When the police investigate a crime, they have to operate within the parameters of state and federal laws. Whether it is your home or a hotel room, the police have procedures to follow when searching your personal space.
The Fourth Amendment protects you against searches without a warrant. It also disallows any evidence the police may obtain in an illegal search from becoming evidence against you. Even if you are in a hotel room, the police do not have the right to violate this vital civil right.
Does consent from an employee count?
There are specific legal means that hotel operators and employees operate within. An employee cannot enter or give access to your room without a warrant. If the police gain access to your room via a hotel employee, anything they find due to the trespass may not hold up in court. The only time a hotel employee may access your room without your permission is if they believe you vacated it. The same standard holds for police without a warrant.
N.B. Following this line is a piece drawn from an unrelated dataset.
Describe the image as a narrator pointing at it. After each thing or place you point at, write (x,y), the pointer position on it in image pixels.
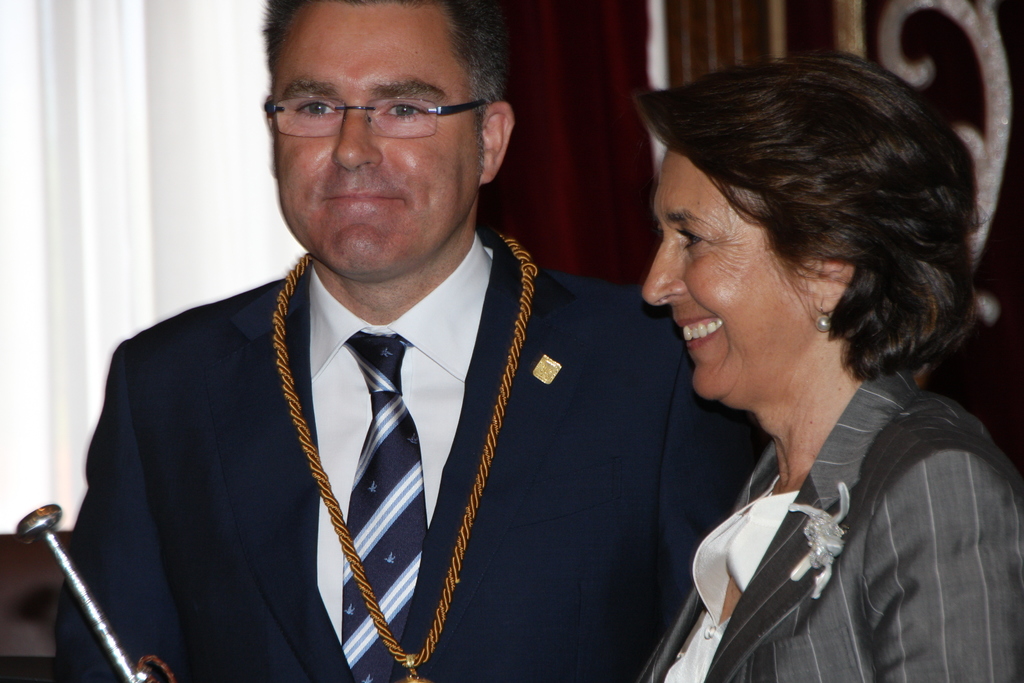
In this image there are two people (883,484) standing one in the middle (582,327) and one on the right (963,153).
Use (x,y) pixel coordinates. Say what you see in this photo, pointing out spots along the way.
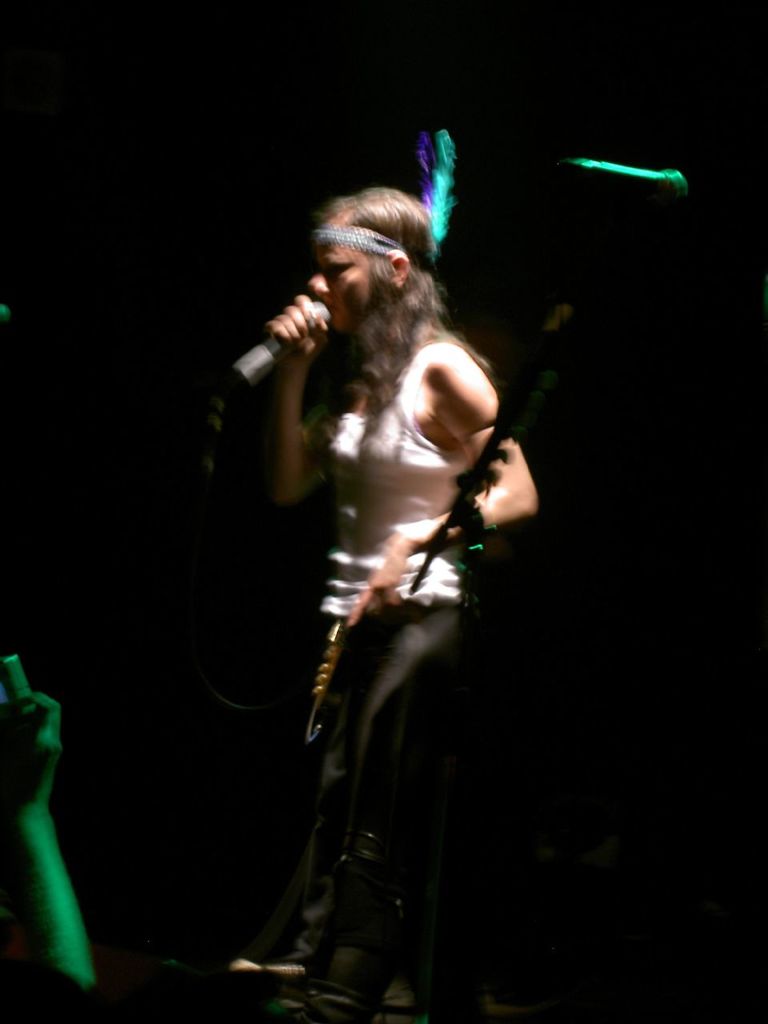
A woman (390,226) is singing with a mic (251,362) in her hand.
What are exigent circumstances?
Sometimes, the police gain entry into a residence or hotel room by citing exigent circumstances. This means that they entered the space because they believed someone inside was in danger. Usually, the police must hear or see something that gives them access under these emergency conditions. During a sweep of the room, they may collect evidence that is in plain sight. However, if no emergency existed to justify the entry, they may wait for a warrant and bar you from the room.
Paying for a hotel room gives you the right to expect privacy. As such, the police should obtain a warrant to search it, as they do for your home, workplace or vehicle.